- Born: Tommi Taneli Nakari 1967 (age 58–59) Mikkeli, Finland
- Convictions: Manslaughter Murder x2
- Criminal penalty: 12.4 years, commuted to 8 years (first murder) 10.8 years (second murder) 14.5 years (third murder)

Details
- Victims: 3
- Span of crimes: 1992–2008
- Country: Finland
- State: South Savo
- Date apprehended: For the final time in March 2009

= Tommi Nakari =

Convicted Finnish serial killer

Tommi Taneli Nakari (born 1967) is a Finnish serial killer who killed two common-law wives and his mother between 1992 and 2008. For the final crime, he was convicted of manslaughter and sentenced to 14.5 years imprisonment, despite his claims that he could not remember committing any of the murders.

== Murders ==
=== First murder ===
On 17 August 1992, Tommi and his common-law wife decided to go on a trip to Helsinki, since they had recently retrieved their unemployment benefits. Instead, they ended up in Pieksämäki, where they spent the night drinking alcohol with friends in various drinking establishments. When the bars closed down, the couple started their journey back home to Mikkeli, since none of their friends were at home.

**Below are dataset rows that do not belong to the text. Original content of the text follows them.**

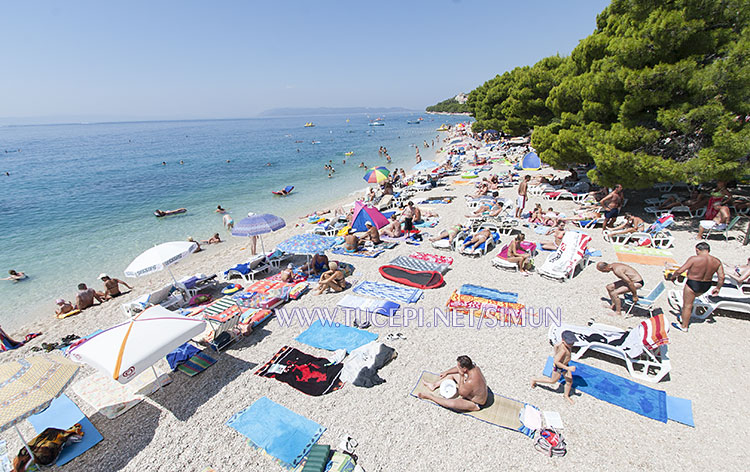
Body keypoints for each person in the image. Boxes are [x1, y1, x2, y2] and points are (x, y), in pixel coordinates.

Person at [667, 242, 724, 332]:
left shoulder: (694, 259)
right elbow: (721, 277)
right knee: (691, 302)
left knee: (687, 305)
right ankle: (684, 317)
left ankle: (684, 326)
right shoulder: (717, 261)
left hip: (693, 283)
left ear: (697, 250)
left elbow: (681, 270)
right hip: (706, 285)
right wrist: (718, 288)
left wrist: (673, 276)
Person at [417, 355, 489, 412]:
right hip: (474, 391)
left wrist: (461, 376)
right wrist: (447, 372)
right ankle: (434, 385)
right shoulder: (475, 367)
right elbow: (458, 369)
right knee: (452, 374)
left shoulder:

At the train station, they came across an ex-convict who was also en route to Mikkeli. For an undisclosed reason, Nakari and his wife began arguing, resulting in the former walking away without his wife and sleeping the night off in a nearby grill bar. On the following morning, in an attempt to cure his hangover, Nakari began to drink large amounts of beer, which was combined with a bottle of Lorazepam. He managed to stumble back to his house, as he was worried about his wife. He found her there, with his wife explaining that she had been released from custody on the night before.

Nakari did not believe her explanation, and began chewing down on various medical pills he had lying in his home. His wife began scolding him for it, and in the heat of the moment, Nakari picked up a long-bladed knife and stabbed his wife ten times with brutal force, so much so that the knife pierced through her body to the other side. As a finishing blow, he also cut her throat. He then covered the body up with cloths and towels, before falling asleep.

After a few days passed, Nakari regained consciousness, unable to remember what had happened. He entered the bedroom, only to find that the walls were splattered in blood and his wife's body sprawled on the floor. Realizing that he had killed her, Nakari attempted suicide by slicing his wrists, but the bleeding stopped, prompting him to wash it off in the bathtub. He then attempted to hang himself in the wardrobe, but again failed.

Nakari then left the city, spending the rest of the week binging on alcohol and drugs, keeping the homicide a secret. He was eventually detained by police and brought back to his apartment, where authorities found the decomposing body of his wife. Nakari was then brought to the Health Care Legal Security Center, where he was diagnosed with a personality disorder. Taking this diagnosis into account, the court commuted his initial sentence of 12.4 years to 8 years.

=== Second murder ===
In the autumn of 1998, Nakari was released from prison and returned to his mother's home. Several months later, the two got into an argument over cleaning, and in a drunken rage, Nakari began punching his mother, knocking her to the ground. He then grabbed a kitchen knife and scissors, with which he stabbed his mother in the neck and face 19 times. Like with the previous murder, he dragged the body to the washroom, where he covered it up with cloths and towels.

When he was arrested, Nakari again claimed that he did not remember anything. In response to this murder, the Mikkeli District Court was sentenced to 10.8 years in prison.

=== Third murder ===
After his release in June 2006, Nakari again returned to Mikkeli, where he later met 26-year-old Anna-Emilia Simniceanu from Jyväskylä. Despite warnings from her family and friends about her new boyfriend's past, Simniceanu continued to go out with him, and the couple even planned a holiday trip to India in the winter of 2008.

On 10 January 2008, the couple rented a summer cottage in Mikkeli, where they planned to visit Nakari's relatives. However, on the way, the two got into an argument, with Nakari pulling out a knife and grazing Simniceanu on the arm while driving. When they reached the cottage, he renewed his attack, managing to incapacitate Simniceanu. After she fell to the ground, he strangled her and then left the body lying in the yard.

After she failed to get back to her parents, they alerted the police in Jyväskylä, who in turn requested assistance from the Mikkeli police. On 15 January, Simniceanu's body was found in the cottage's yard, but Nakari was nowhere to be seen. An arrest warrant was issued for him, with him remaining on the run until March, when he was arrested by police in Kuopio without incident. He was brought to trial, and in 2009, he was sentenced to 14.5 years imprisonment, in addition to paying 16,000 euros in reparations to the family. The sentence was automatically appealed, but later upheld by the Eastern Finland Court.